- Bampur-e Gharbi Rural District Location within Iran
- Coordinates: 27°08′49″N 60°07′26″E﻿ / ﻿27.14694°N 60.12389°E
- Country: Iran
- Province: Sistan and Baluchestan
- County: Bampur
- District: Kalatan
- Capital: Qasemabad

Population (2016)
- • Total: 16,794
- Time zone: UTC+3:30 (IRST)

= Bampur-e Gharbi Rural District =

Rural district in Sistan and Baluchestan province, Iran

Bampur-e Gharbi Rural District (دهستان بمپور غربي) is in Kalatan District of Bampur County, Sistan and Baluchestan province, Iran.
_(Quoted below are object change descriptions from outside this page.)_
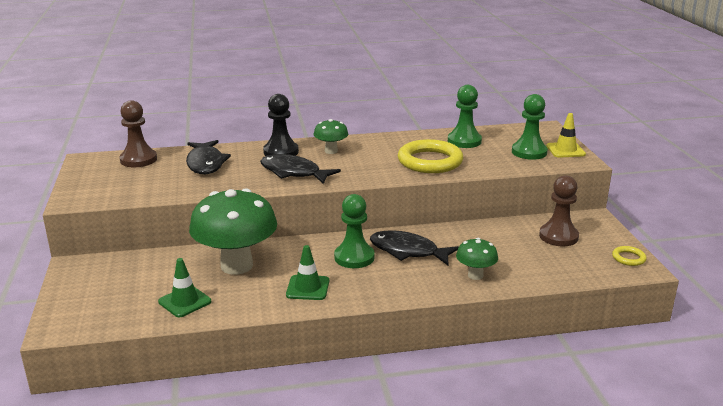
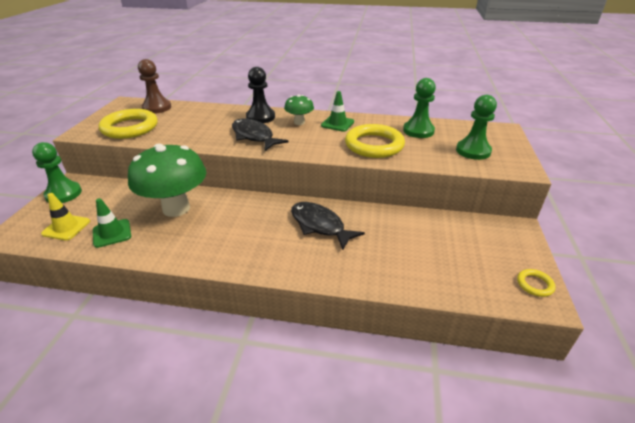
camera: 20 degrees right, 10 degrees up
(130, 186) = (130, 128): none -> yellow ring
(205, 163) = (198, 118): black fish -> none
(308, 288) = (211, 243): green traffic cone -> green traffic cone (337, 124)
(354, 257) = (271, 221): green pawn -> green pawn (63, 194)
(475, 275) = (364, 266): green mushroom -> none
(558, 236) = (471, 241): brown pawn -> none
(565, 150) = (511, 155): yellow traffic cone -> yellow traffic cone (66, 227)

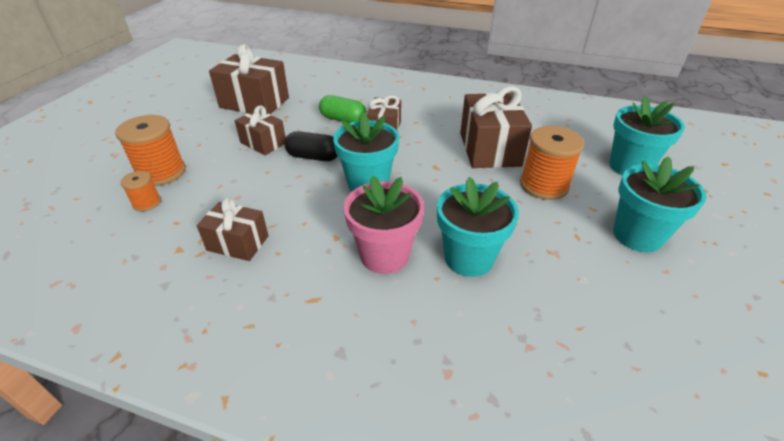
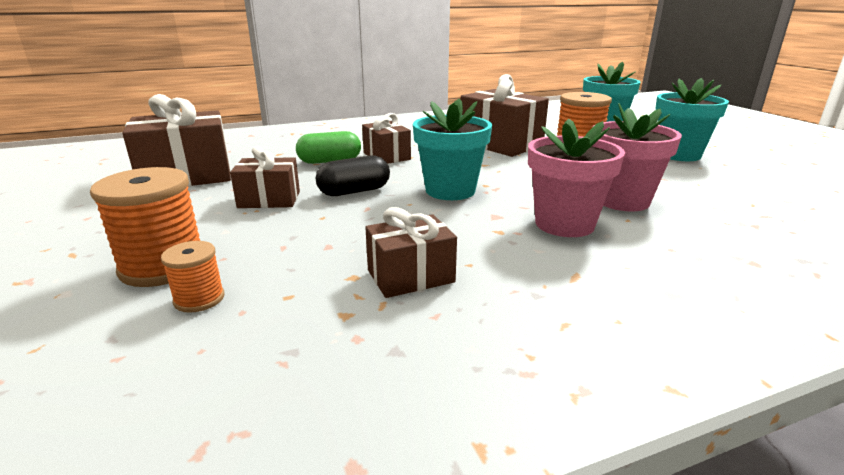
camera: 40 degrees left, 15 degrees down
(468, 258) = (622, 201): turquoise flower pot -> pink flower pot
It is administered from the city of Qasemabad.

==Demographics==
===Population===
At the time of the 2006 National Census, the rural district's population (as a part of the former Bampur District of Iranshahr County) was 15,905 in 3,076 households. There were 16,647 inhabitants in 3,782 households at the following census of 2011. The 2016 census measured the population of the rural district as 16,794 in 4,225 households. The most populous of its 105 villages was Peshkabad, with 2,815 people.

In 2017, the district was separated from the county in the establishment of Bampur County, and the rural district was transferred to the new Kalatan District.